Bed Bath & Beyond told CNN that any changes to the store’s temperature rules did not come from the corporation. “We were contacted about this report and, to be clear, none of the Bed Bath & Beyond stores were instructed to set up air conditioners, and there were no changes to corporate policy regarding the use of utilities,” a spokesperson said.

However, Bank of America analysts who have visited the stores are reporting growing concerns, including massive reductions in working hours, cuts to utilities, reduced store hours and cancellation of renovation projects. Reward programs have also been cut and replaced. Analysts expect Bed Bath & Beyond management to announce new store closures soon and suspend the opening of its Buy Buy Baby stores.

Meanwhile, sales and price cuts are rampant. The company continues to offer increased promotions, including up to 50% off linens and furniture, free same-day shipping, $10 off $30 purchases, and 20% off purchases for college students and their parents.

But analysts at Riley Securities don’t think sales promotions are helping much. They significantly lowered their price target for the retailer’s stock from $17 to $7, citing declining store traffic. The easing of Covid restrictions means less demand for home goods, they said, and supply chain problems have led to a lack of inventory to attract customers. Analysts say competitors including Walmart and Target are holding steady traffic, while Bed Bath & Beyond is down 20% to 30% year-on-year.

The changes come ahead of the home goods retailer’s Q1 report, due this week, and follow last quarter’s devastating report when sales fell 22%. Bed Bath & Beyond CEO Mark Tritton said some product unavailability caused by kinks in the supply chain resulted in about $175 million in lost sales over the period.

Analysts at Bank of America expect sales to fall another 20% this quarter.

“The company is lagging behind the industry and we believe the consensus forecast [of an 18% drop in sales] may be optimistic,” they wrote.

The Zacks Equity Research consensus estimate for the retailer’s earnings is now pegged at a loss of $1.28 per share, down 2,660% from last year. According to the financial research firm, Bed Bath & Beyond has a four-quarter average of negative earnings of 4,700%.

Other worrisome factors for the company include the resignation of two key financial executives in recent months, chief accountant John Barresi resigned in May, and Heather Plutino, senior vice president of financial planning, analysis and commercial finance, also left the company.

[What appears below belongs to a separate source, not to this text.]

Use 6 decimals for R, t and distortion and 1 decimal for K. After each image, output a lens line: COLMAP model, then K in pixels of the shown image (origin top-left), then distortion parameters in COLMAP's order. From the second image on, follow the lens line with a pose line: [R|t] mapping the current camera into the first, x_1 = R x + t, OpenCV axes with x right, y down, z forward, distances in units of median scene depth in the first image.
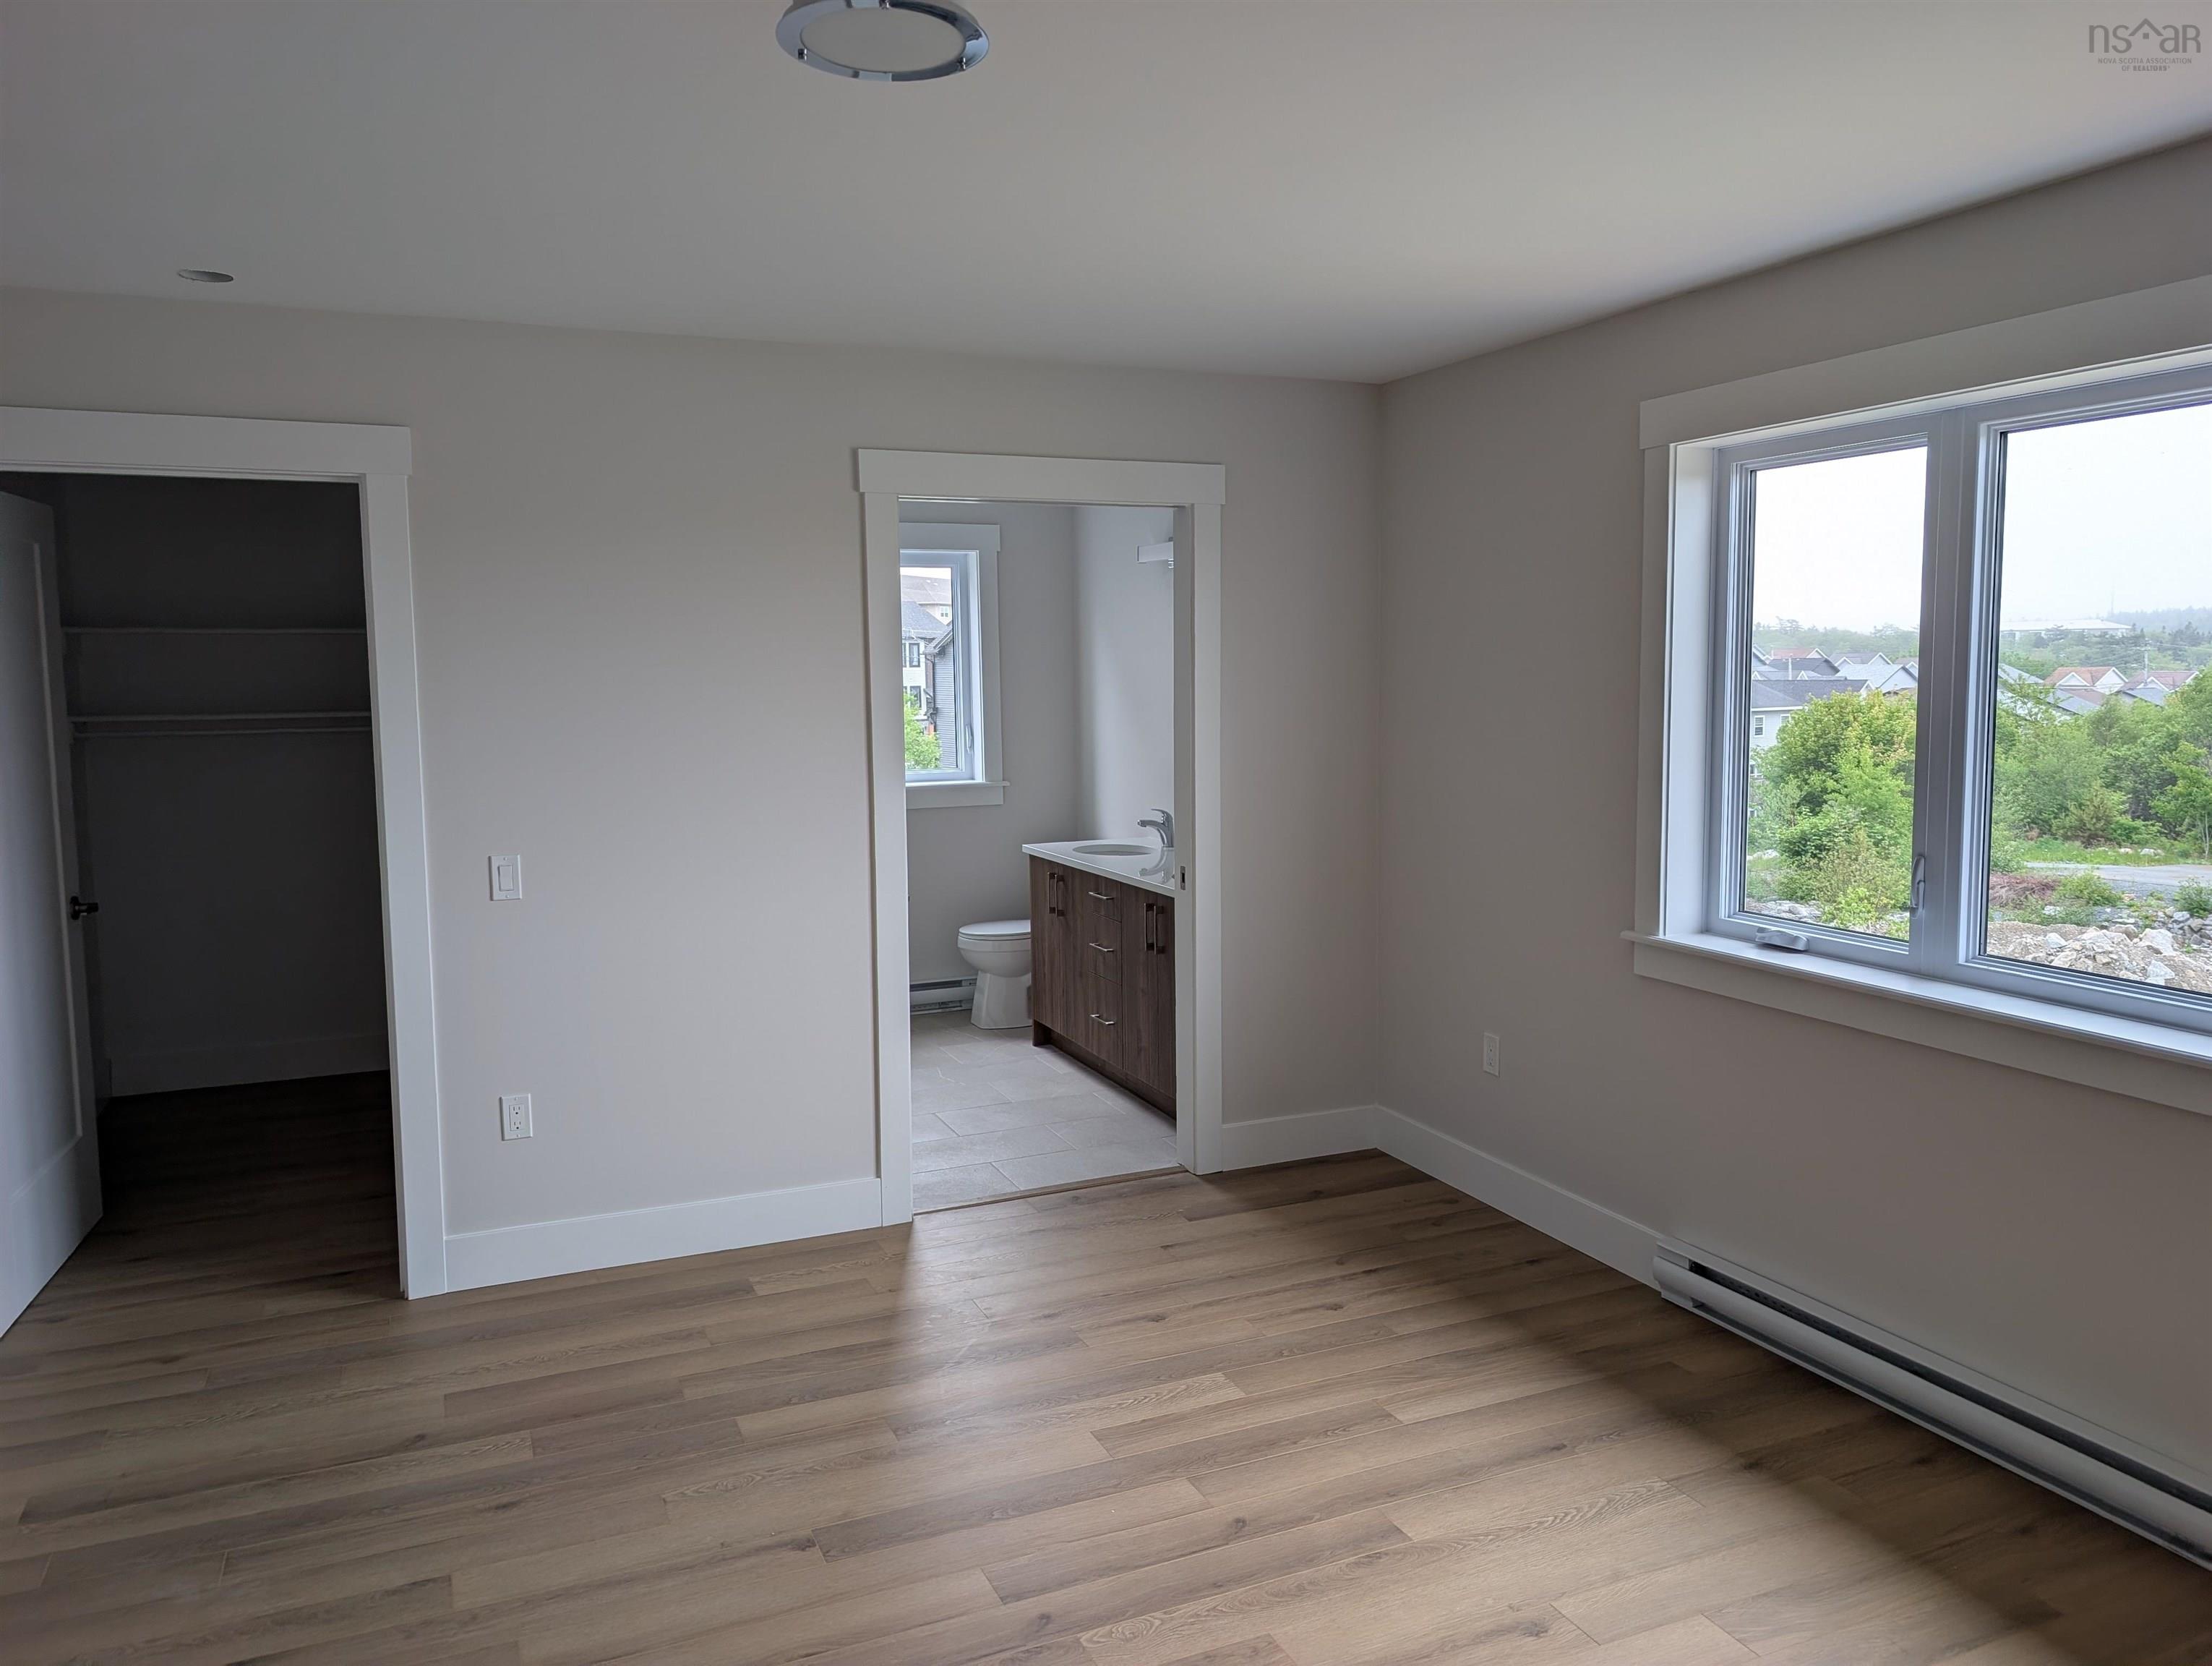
lens RADIAL K [[1554.0, 0, 1106.0], [0, 1554.0, 833.0], [0, 0, 1]] dist [0.001721, 0.002487]
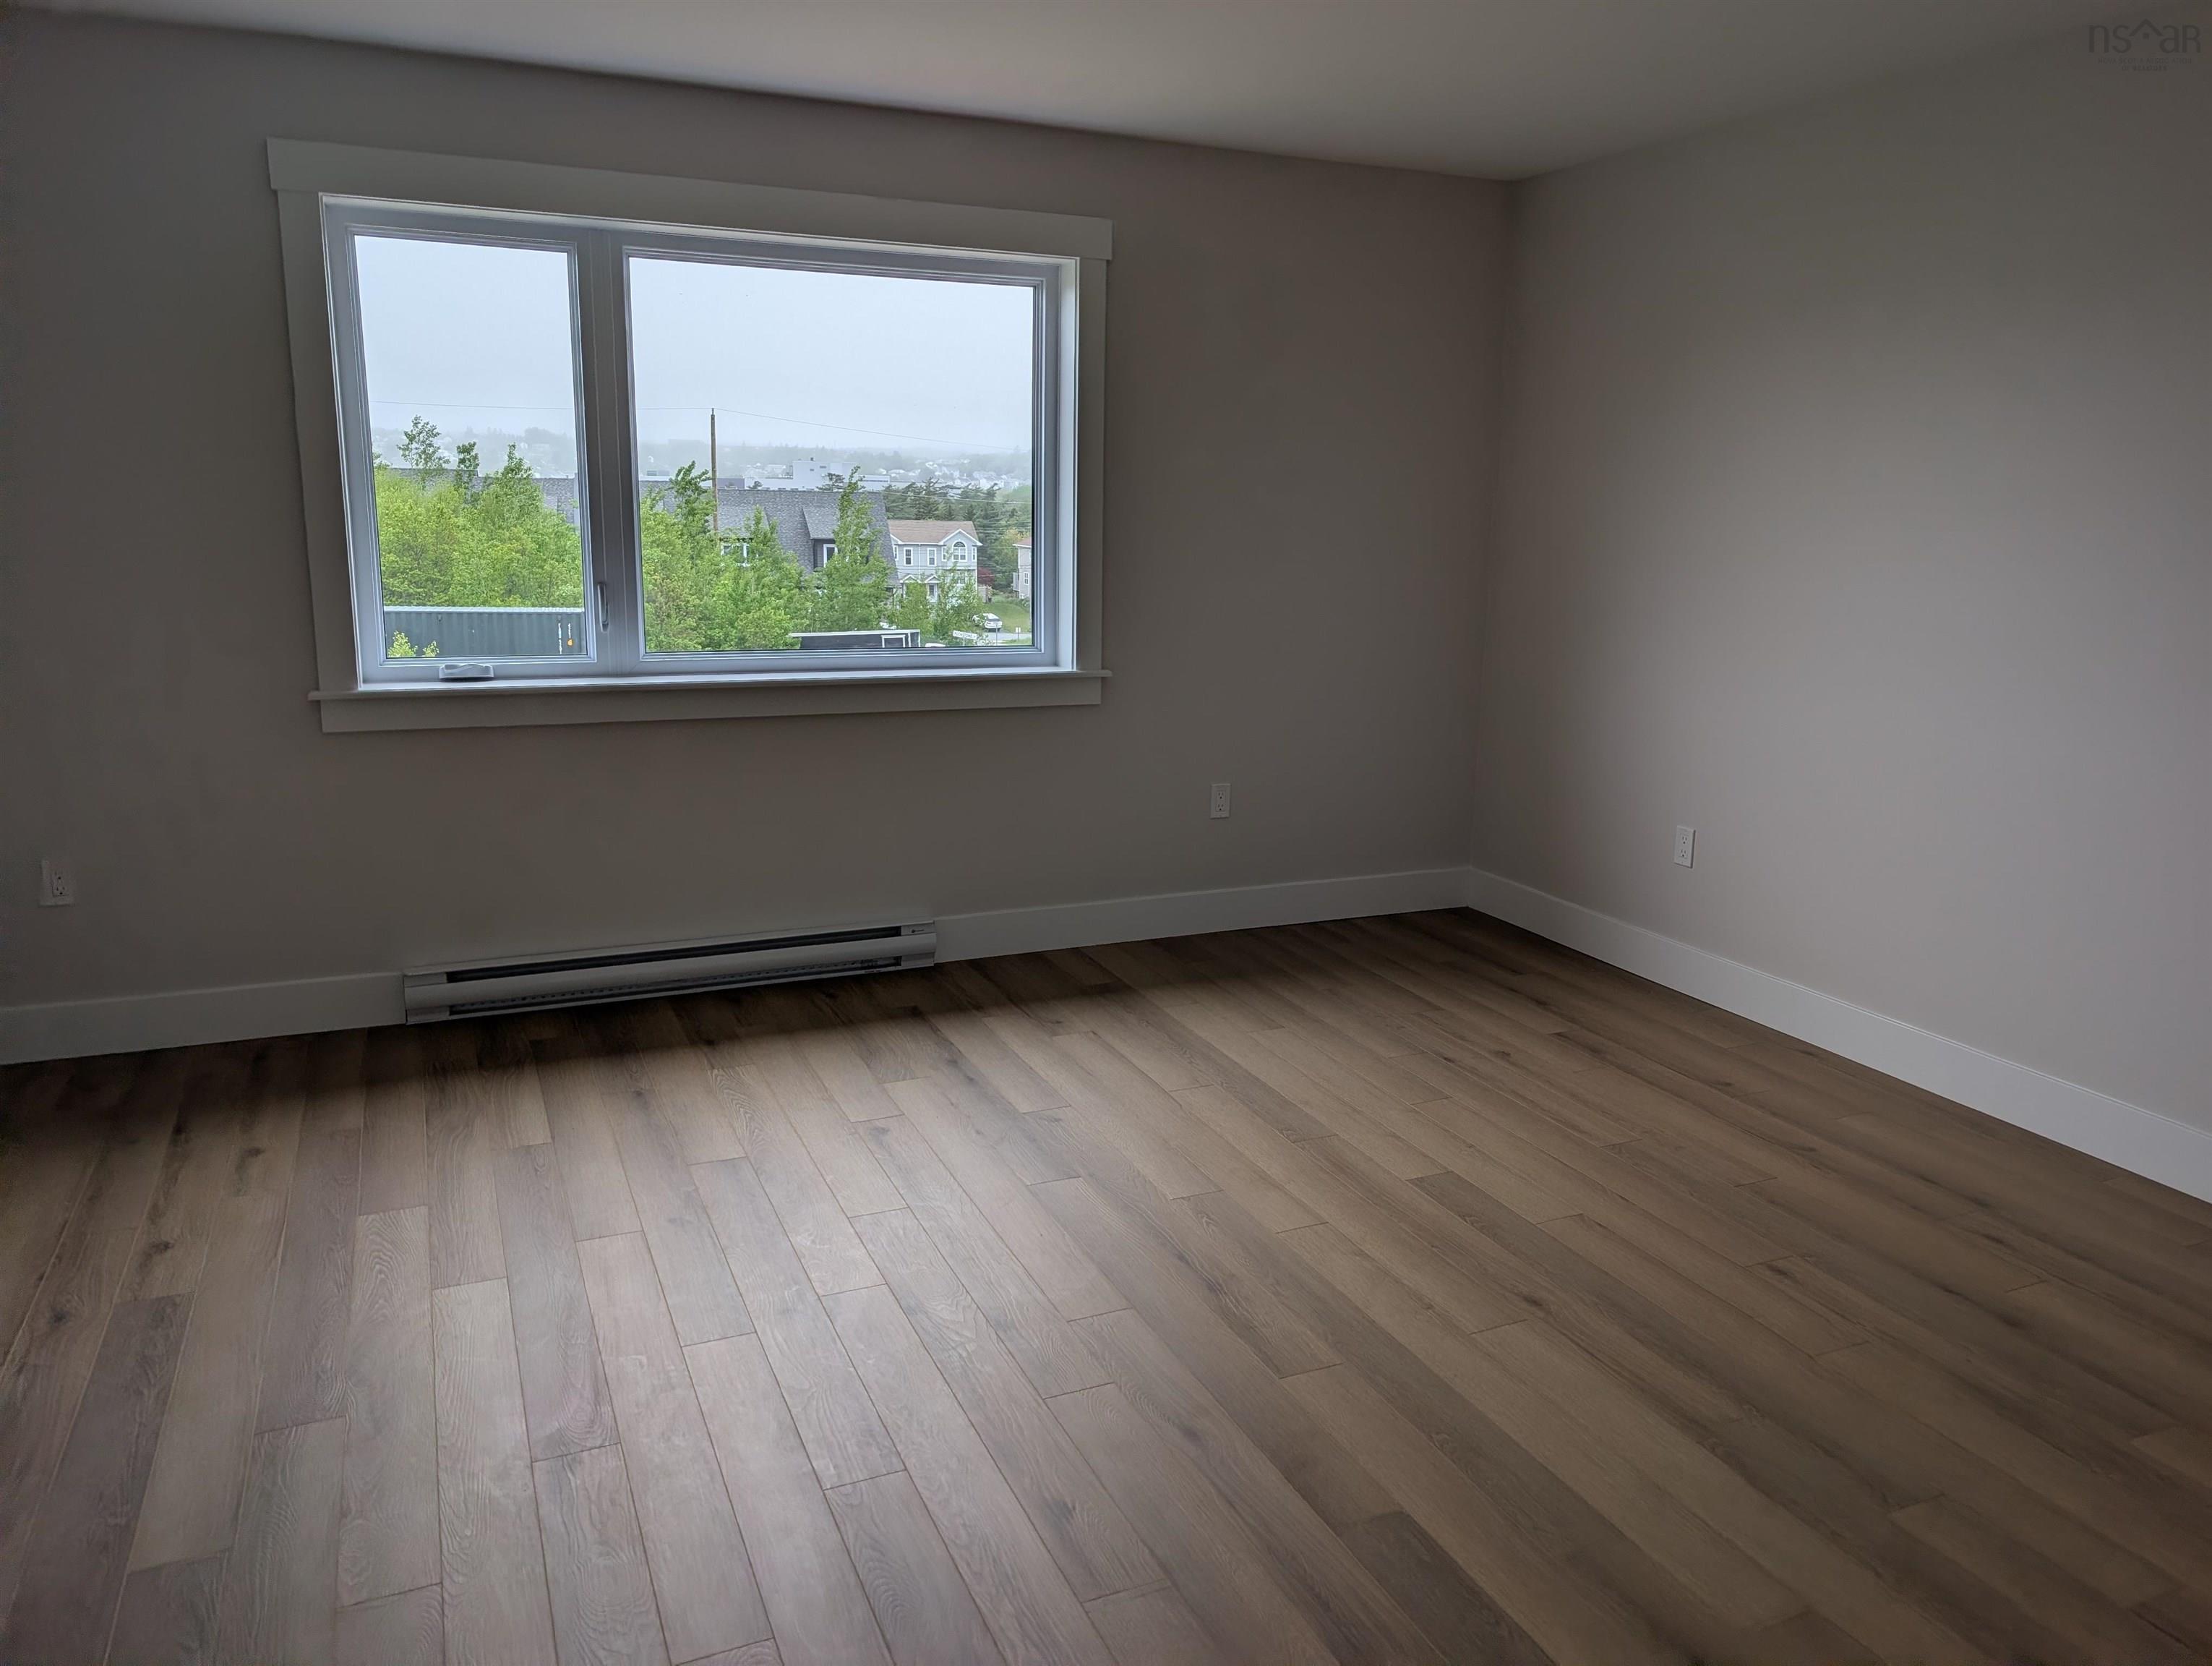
lens RADIAL K [[1554.0, 0, 1106.0], [0, 1554.0, 833.0], [0, 0, 1]] dist [0.001721, 0.002487]
pose [[0.010498, -0.200374, 0.979663, -0.721079], [0.087920, 0.976108, 0.198705, -0.002488], [-0.996072, 0.084046, 0.027864, 0.519248]]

Subsidiary brand sale Buy Buy According to analysts at Bank of America, the likelihood of having a child is also low. Activist investor RC Ventures, which owns nearly 10% of Bed Bath & Beyond, advocated selling the brand earlier this year, with buyers showing interest. However, analysts don’t think interest will weather these recent downturns. “We continue to face challenges in closing the deal given BBBY’s deteriorating financial position and higher high yield spreads,” they wrote.

Analysts at Riley Securities said they believe a sale or spin-off of the business could open up $1.5 billion to $2 billion in value, but they no longer believe a sale is imminent as the business dries up.

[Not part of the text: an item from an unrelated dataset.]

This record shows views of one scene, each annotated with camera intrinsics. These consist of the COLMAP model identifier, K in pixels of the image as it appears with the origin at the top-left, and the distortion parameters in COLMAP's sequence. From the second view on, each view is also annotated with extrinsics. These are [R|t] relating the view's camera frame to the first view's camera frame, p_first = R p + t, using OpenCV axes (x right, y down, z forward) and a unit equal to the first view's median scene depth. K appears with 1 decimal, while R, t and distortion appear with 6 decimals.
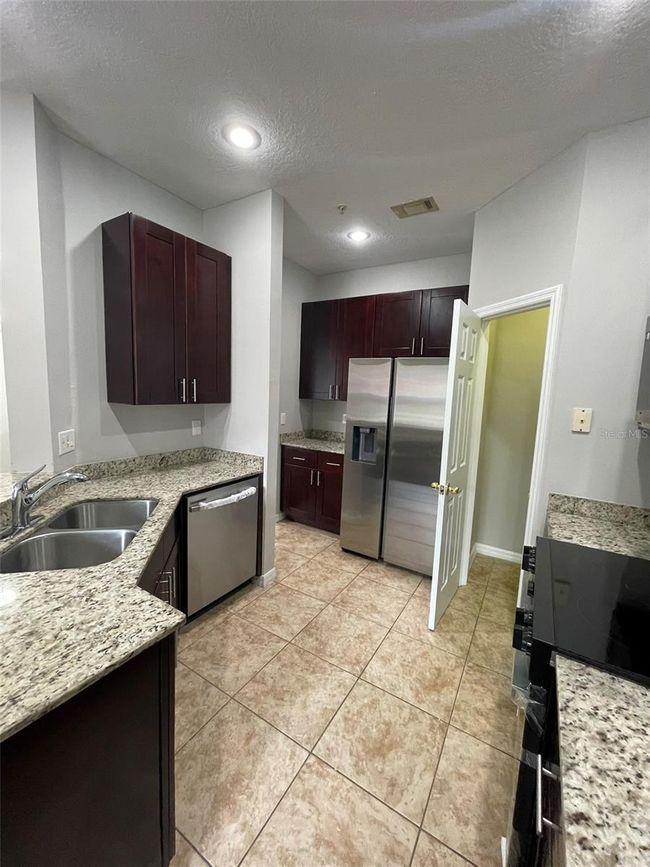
lens RADIAL K [[347.7, 0, 328.3], [0, 347.7, 429.5], [0, 0, 1]] dist [0.000209, 0.000108]
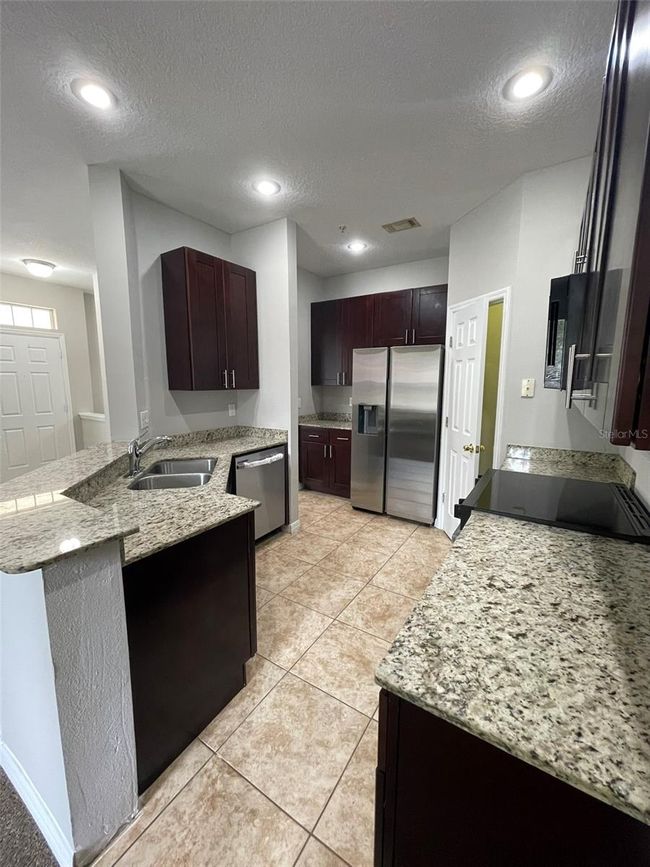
lens RADIAL K [[347.7, 0, 328.3], [0, 347.7, 429.5], [0, 0, 1]] dist [0.000209, 0.000108]
pose [[0.999053, -0.036523, -0.023659, -0.008465], [0.037024, 0.999092, 0.021079, 0.055903], [0.022867, -0.021935, 0.999498, -0.262522]]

While the retailer is likely to suffer consistent losses for several more quarters, there is still hope, analysts said.

Tritton took over as CEO of Home Goods after stepping down as Target’s chief sales officer in November 2019 and quickly put in place a massive recovery plan.

He announced a major roadmap for store closures, cleared management and led the sale of assets for companies like Christmas Tree Shops and Cost Plus World Market. The company said it will spend about $250 million renovating about 450 Bed Bath & Beyond stores to make in-store shopping easier and merchandise more accessible.

“The turnaround is taking longer than expected due to supply chain issues and entering a more challenging retail operating environment,” analysts at Riley Securities wrote, but “we think Bed, Bath & Beyond is moving in the right direction.”